▶ [Supplied entries]:
━━━━━━━━━━━━━━━━━━━━
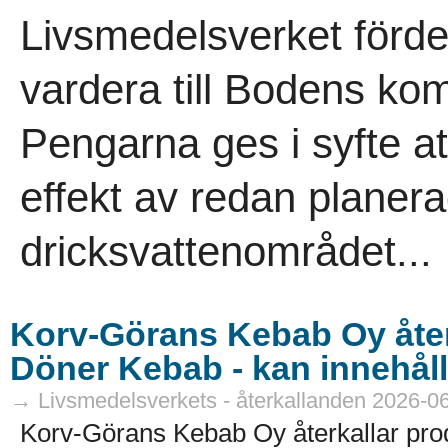
Livsmedelsverket förde
vardera till Bodens k
Pengarna ges i syfte a
effekt av redan planer
dricksvattenområdet...
Korv-Görans Kebab Oy åter
Döner Kebab - kan innehåll
→ Livsmedelsverkets - återkallanden 2026-0
Korv-Görans Kebab Oy återkallar pr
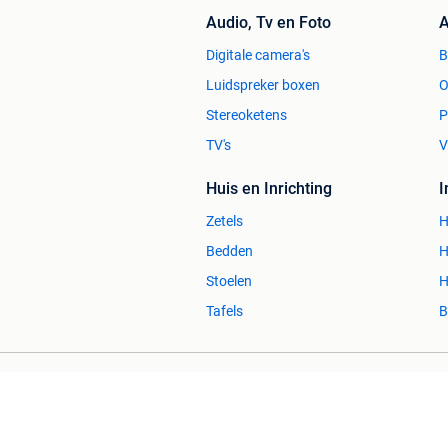
Audio, Tv en Foto
A
Digitale camera's
Luidspreker boxen
O
Stereoketens
P
TV's
V
Huis en Inrichting
Zetels
H
Bedden
H
Stoelen
H
Tafels
B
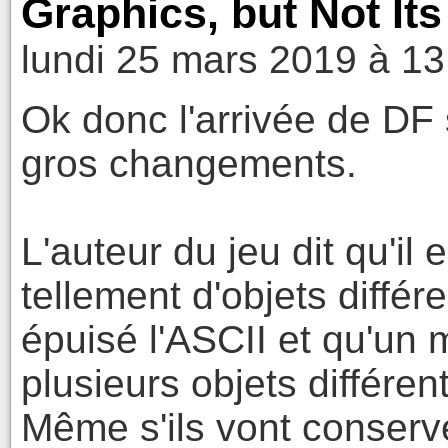
Graphics, but Not It
lundi 25 mars 2019 à 13
Ok donc l'arrivée de DF 
gros changements.
L'auteur du jeu dit qu'il e
tellement d'objets différe
épuisé l'ASCII et qu'un
plusieurs objets différent
Même s'ils vont conserve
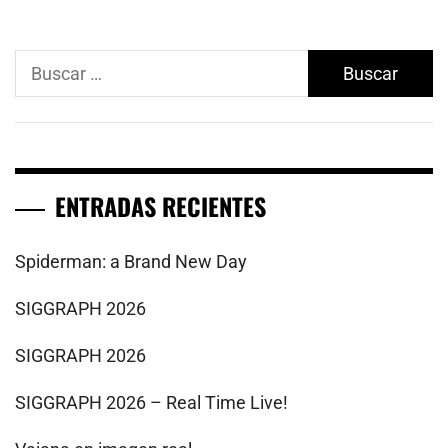
Buscar:
ENTRADAS RECIENTES
Spiderman: a Brand New Day
SIGGRAPH 2026
SIGGRAPH 2026
SIGGRAPH 2026 – Real Time Live!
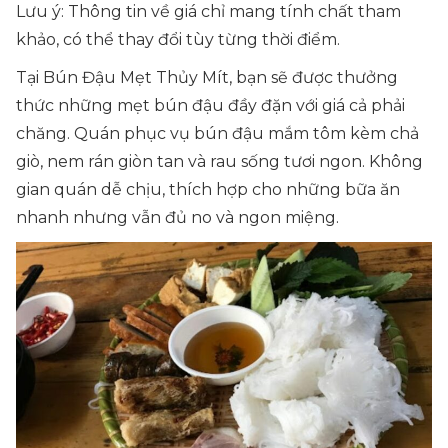
Lưu ý: Thông tin về giá chỉ mang tính chất tham
khảo, có thể thay đổi tùy từng thời điểm.
Tại Bún Đậu Mẹt Thủy Mít, bạn sẽ được thưởng
thức những mẹt bún đậu đầy đặn với giá cả phải
chăng. Quán phục vụ bún đậu mắm tôm kèm chả
giò, nem rán giòn tan và rau sống tươi ngon. Không
gian quán dễ chịu, thích hợp cho những bữa ăn
nhanh nhưng vẫn đủ no và ngon miệng.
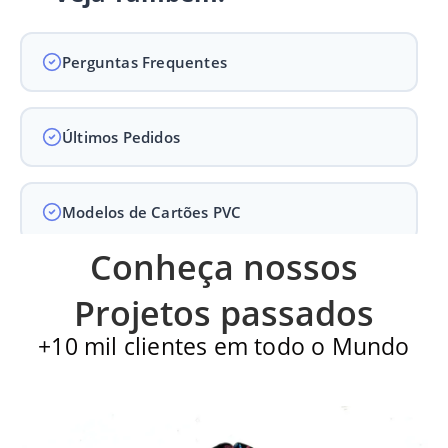
Perguntas Frequentes
Últimos Pedidos
Modelos de Cartões PVC
Conheça nossos
Carteirinha de Igreja
Projetos passados
+10 mil clientes em todo o Mundo
Cartão PVC
Carteirinha escolar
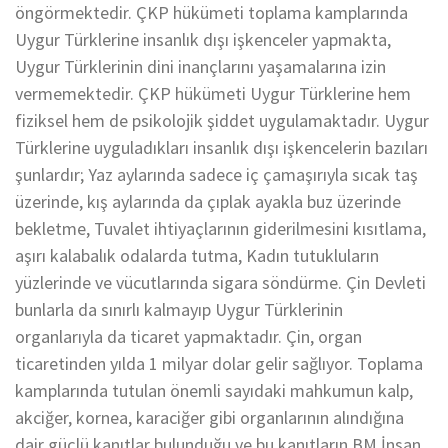
öngörmektedir. ÇKP hükümeti toplama kamplarında
Uygur Türklerine insanlık dışı işkenceler yapmakta,
Uygur Türklerinin dini inançlarını yaşamalarına izin
vermemektedir. ÇKP hükümeti Uygur Türklerine hem
fiziksel hem de psikolojik şiddet uygulamaktadır. Uygur
Türklerine uyguladıkları insanlık dışı işkencelerin bazıları
şunlardır; Yaz aylarında sadece iç çamaşırıyla sıcak taş
üzerinde, kış aylarında da çıplak ayakla buz üzerinde
bekletme, Tuvalet ihtiyaçlarının giderilmesini kısıtlama,
aşırı kalabalık odalarda tutma, Kadın tutukluların
yüzlerinde ve vücutlarında sigara söndürme. Çin Devleti
bunlarla da sınırlı kalmayıp Uygur Türklerinin
organlarıyla da ticaret yapmaktadır. Çin, organ
ticaretinden yılda 1 milyar dolar gelir sağlıyor. Toplama
kamplarında tutulan önemli sayıdaki mahkumun kalp,
akciğer, kornea, karaciğer gibi organlarının alındığına
dair güçlü kanıtlar bulunduğu ve bu kanıtların BM İnsan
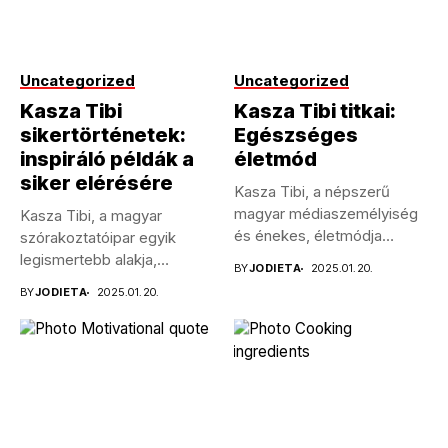
Uncategorized
Uncategorized
Kasza Tibi
Kasza Tibi titkai:
sikertörténetek:
Egészséges
inspiráló példák a
életmód
siker elérésére
Kasza Tibi, a népszerű
magyar médiaszemélyiség
Kasza Tibi, a magyar
és énekes, életmódja
szórakoztatóipar egyik
példaértékű sokak
legismertebb alakja,
BY
JODIETA
2025.01.20.
számára....
pályafutása során számos
BY
JODIETA
2025.01.20.
kihívással...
━━━━━━━━━━━━━━━━━━━━
▶ [Problem to work on]: In the copy, each entry above must match exactly, and no picture may be carried over.

▶ [Written response]:
Livsmedelsverket förde
vardera till Bodens k
Pengarna ges i syfte a
effekt av redan planer
dricksvattenområdet...
Korv-Görans Kebab Oy åter
Döner Kebab - kan innehåll
→ Livsmedelsverkets - återkallanden 2026-0
Korv-Görans Kebab Oy återkallar pr
Audio, Tv en Foto
A
Digitale camera's
Luidspreker boxen
O
Stereoketens
P
TV's
V
Huis en Inrichting
Zetels
H
Bedden
H
Stoelen
H
Tafels
B
Graphics, but Not It
lundi 25 mars 2019 à 13
Ok donc l'arrivée de DF 
gros changements.
L'auteur du jeu dit qu'il e
tellement d'objets différe
épuisé l'ASCII et qu'un
plusieurs objets différent
Même s'ils vont conserve
Buscar:
ENTRADAS RECIENTES
Spiderman: a Brand New Day
SIGGRAPH 2026
SIGGRAPH 2026
SIGGRAPH 2026 – Real Time Live!
Lưu ý: Thông tin về giá chỉ mang tính chất tham
khảo, có thể thay đổi tùy từng thời điểm.
Tại Bún Đậu Mẹt Thủy Mít, bạn sẽ được thưởng
thức những mẹt bún đậu đầy đặn với giá cả phải
chăng. Quán phục vụ bún đậu mắm tôm kèm chả
giò, nem rán giòn tan và rau sống tươi ngon. Không
gian quán dễ chịu, thích hợp cho những bữa ăn
nhanh nhưng vẫn đủ no và ngon miệng.
Perguntas Frequentes
Últimos Pedidos
Modelos de Cartões PVC
Conheça nossos
Carteirinha de Igreja
Projetos passados
+10 mil clientes em todo o Mundo
Cartão PVC
Carteirinha escolar
öngörmektedir. ÇKP hükümeti toplama kamplarında
Uygur Türklerine insanlık dışı işkenceler yapmakta,
Uygur Türklerinin dini inançlarını yaşamalarına izin
vermemektedir. ÇKP hükümeti Uygur Türklerine hem
fiziksel hem de psikolojik şiddet uygulamaktadır. Uygur
Türklerine uyguladıkları insanlık dışı işkencelerin bazıları
şunlardır; Yaz aylarında sadece iç çamaşırıyla sıcak taş
üzerinde, kış aylarında da çıplak ayakla buz üzerinde
bekletme, Tuvalet ihtiyaçlarının giderilmesini kısıtlama,
aşırı kalabalık odalarda tutma, Kadın tutukluların
yüzlerinde ve vücutlarında sigara söndürme. Çin Devleti
bunlarla da sınırlı kalmayıp Uygur Türklerinin
organlarıyla da ticaret yapmaktadır. Çin, organ
ticaretinden yılda 1 milyar dolar gelir sağlıyor. Toplama
kamplarında tutulan önemli sayıdaki mahkumun kalp,
akciğer, kornea, karaciğer gibi organlarının alındığına
dair güçlü kanıtlar bulunduğu ve bu kanıtların BM İnsan
Uncategorized
Uncategorized
Kasza Tibi
Kasza Tibi titkai:
sikertörténetek:
Egészséges
inspiráló példák a
életmód
siker elérésére
Kasza Tibi, a népszerű
magyar médiaszemélyiség
Kasza Tibi, a magyar
és énekes, életmódja
szórakoztatóipar egyik
példaértékű sokak
legismertebb alakja,
BY
JODIETA
2025.01.20.
számára....
pályafutása során számos
BY
JODIETA
2025.01.20.
kihívással...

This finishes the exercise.